Resultados do estudo sobre de fontes de emissão, ano a ano
2005 No ano que foi considerado o ‘pior das queimadas’, o ponto crítico, o marco para que todos os setores do poder público se ‘mexessem’ contra o problema, o estudo do Inpe indica que o Acre foi o culpado pela maioria de particulado presente na ‘nuvem de fumaça’ que tomou o perímetro da Capital. Em agosto, o Acre foi responsável por 55% da concentração de partículas de fumaça em Rio Branco; o Amazonas por 34%; Bolívia por 6%; Rondônia por 4%; e Pará por 1% . No mês seguinte, o Acre teve 60% de culpa ‘no cartório’; AM 26%; Bolívia 6%; RO 5%; Peru 2%; e PA 1%. Em outubro, o Acre teve 38%; o AM 29%; RO 17%; Bolívia 16%. Por fim, em novembro o Amazonas teve 45% de culpa na fumaça local; PA 28%; RO 20%; e Acre 7%.    

2008 Três anos depois da catástrofe ambiental de 2005, o Acre se manteve como maior contribuidor entre agosto a outubro. Em agosto, a parcela de culpa do Acre foi de 30%; do Pará foi 19%; Amazonas 18%; Rondônia 18% e Bolívia 16%. Em setembro, o Acre teve 50% da fumaça local; Rondônia e Amazonas 20%; e Bolívia 10%. No mês seguinte, o Acre ficou com 28%; Rondônia 26%; Bolívia e Amazonas 18%; e MT com 10%. Em novembro, a Bolívia foi a grande vilã da fumaça com 63%; enquanto o Acre teve 12%; o Amazonas 10%; Peru 5%; RO e Mato Grosso 4% e Pará 2%.

2009  Em 2009, o Acre entrou em agosto mantendo suas médias, mas teve uma ‘cortina’ de fumaça desproporcional vindo do Amazonas e Bolívia também. Com efeito, o AM começou agosto sendo o maior contribuidor da fumaça em Rio Branco com 50%; o Acre teve 40%; PA e Bolívia 4%; e RO 2%. Em setembro, o Acre tomou a frente com 28%; Bolívia teve 25%; AM 20%; RO 17%; e PA 10%. Em outubro, o Acre subiu para 40%; AM ficou com 22%; Bolívia 20%; PA 10% e RO 8%. Em novembro, a Bolívia teve uma representatividade de 34% da fumaça da cidade; PA de 27%; AM 19%; RO 11%; e Acre 10%.

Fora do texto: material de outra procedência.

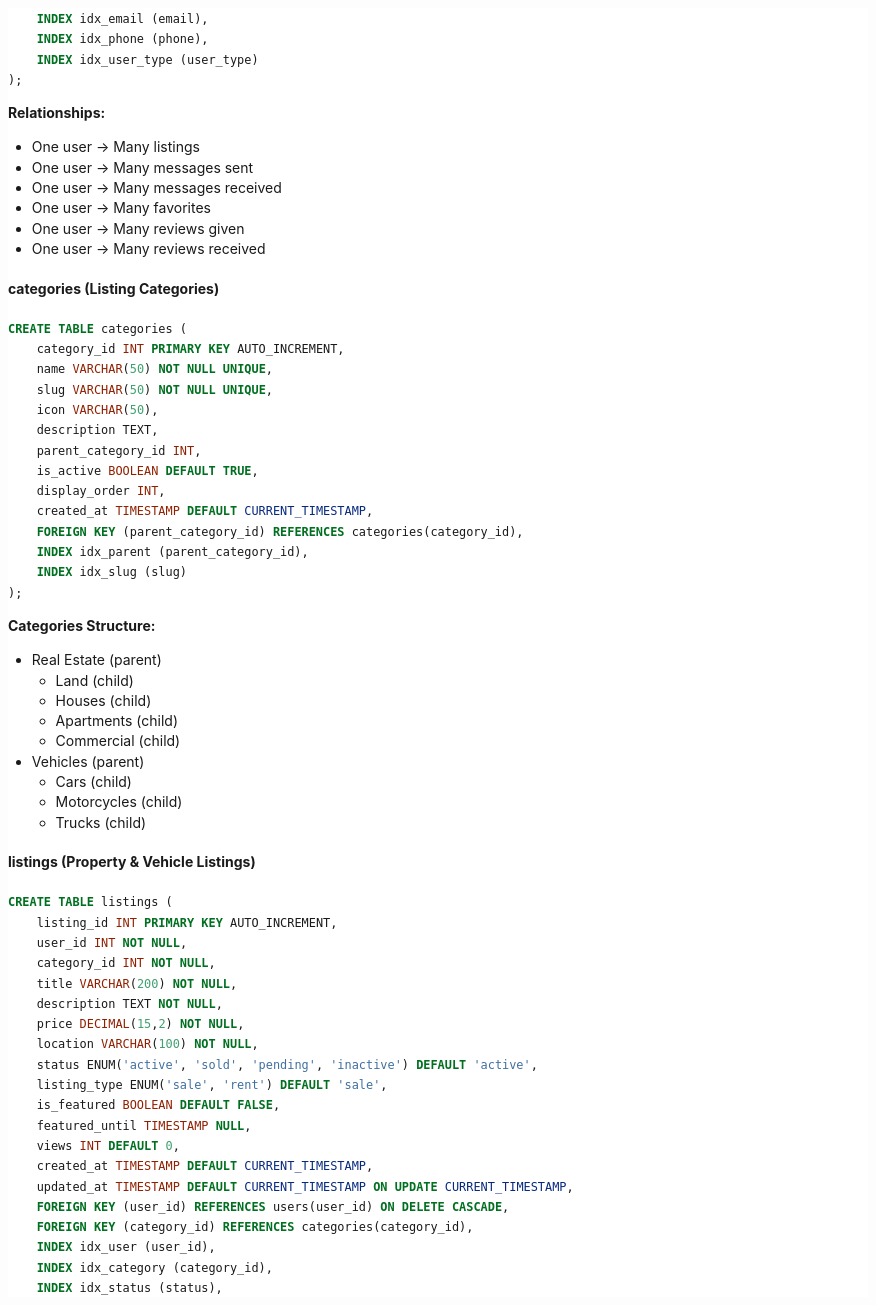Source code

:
 ```sql
    INDEX idx_email (email),
    INDEX idx_phone (phone),
    INDEX idx_user_type (user_type)
);
```

**Relationships:**
- One user → Many listings
- One user → Many messages sent
- One user → Many messages received
- One user → Many favorites
- One user → Many reviews given
- One user → Many reviews received

#### **categories** (Listing Categories)
```sql
CREATE TABLE categories (
    category_id INT PRIMARY KEY AUTO_INCREMENT,
    name VARCHAR(50) NOT NULL UNIQUE,
    slug VARCHAR(50) NOT NULL UNIQUE,
    icon VARCHAR(50),
    description TEXT,
    parent_category_id INT,
    is_active BOOLEAN DEFAULT TRUE,
    display_order INT,
    created_at TIMESTAMP DEFAULT CURRENT_TIMESTAMP,
    FOREIGN KEY (parent_category_id) REFERENCES categories(category_id),
    INDEX idx_parent (parent_category_id),
    INDEX idx_slug (slug)
);
```

**Categories Structure:**
- Real Estate (parent)
  - Land (child)
  - Houses (child)
  - Apartments (child)
  - Commercial (child)
- Vehicles (parent)
  - Cars (child)
  - Motorcycles (child)
  - Trucks (child)

#### **listings** (Property & Vehicle Listings)
```sql
CREATE TABLE listings (
    listing_id INT PRIMARY KEY AUTO_INCREMENT,
    user_id INT NOT NULL,
    category_id INT NOT NULL,
    title VARCHAR(200) NOT NULL,
    description TEXT NOT NULL,
    price DECIMAL(15,2) NOT NULL,
    location VARCHAR(100) NOT NULL,
    status ENUM('active', 'sold', 'pending', 'inactive') DEFAULT 'active',
    listing_type ENUM('sale', 'rent') DEFAULT 'sale',
    is_featured BOOLEAN DEFAULT FALSE,
    featured_until TIMESTAMP NULL,
    views INT DEFAULT 0,
    created_at TIMESTAMP DEFAULT CURRENT_TIMESTAMP,
    updated_at TIMESTAMP DEFAULT CURRENT_TIMESTAMP ON UPDATE CURRENT_TIMESTAMP,
    FOREIGN KEY (user_id) REFERENCES users(user_id) ON DELETE CASCADE,
    FOREIGN KEY (category_id) REFERENCES categories(category_id),
    INDEX idx_user (user_id),
    INDEX idx_category (category_id),
    INDEX idx_status (status),
```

2010  No último ano da pesquisa, o cenário da participação local já começou a melhorar. No entanto, o Acre ainda se manteve na liderança das contribuições em agosto e setembro. No 1º mês de queimas, o Acre ficou com 29%, seguido da Bolívia (28%); AM (19%); RO (19%); PA (3%) e MT (2%). Em setembro, o Acre emitiu 40% do particulado de fumaça local; Bolívia e AM 18%; RO 15% e PA 9%. Em outubro, a Bolívia passou a dianteira com 37%; o Acre teve 33%; RO teve 18%; e RO 12%. Em novembro, a Bolívia se manteve como maior responsável pela fumaça de Rio Branco com 40%; seguida do PA com 35%; Acre com 10%; AM com 8% e RO com 7%.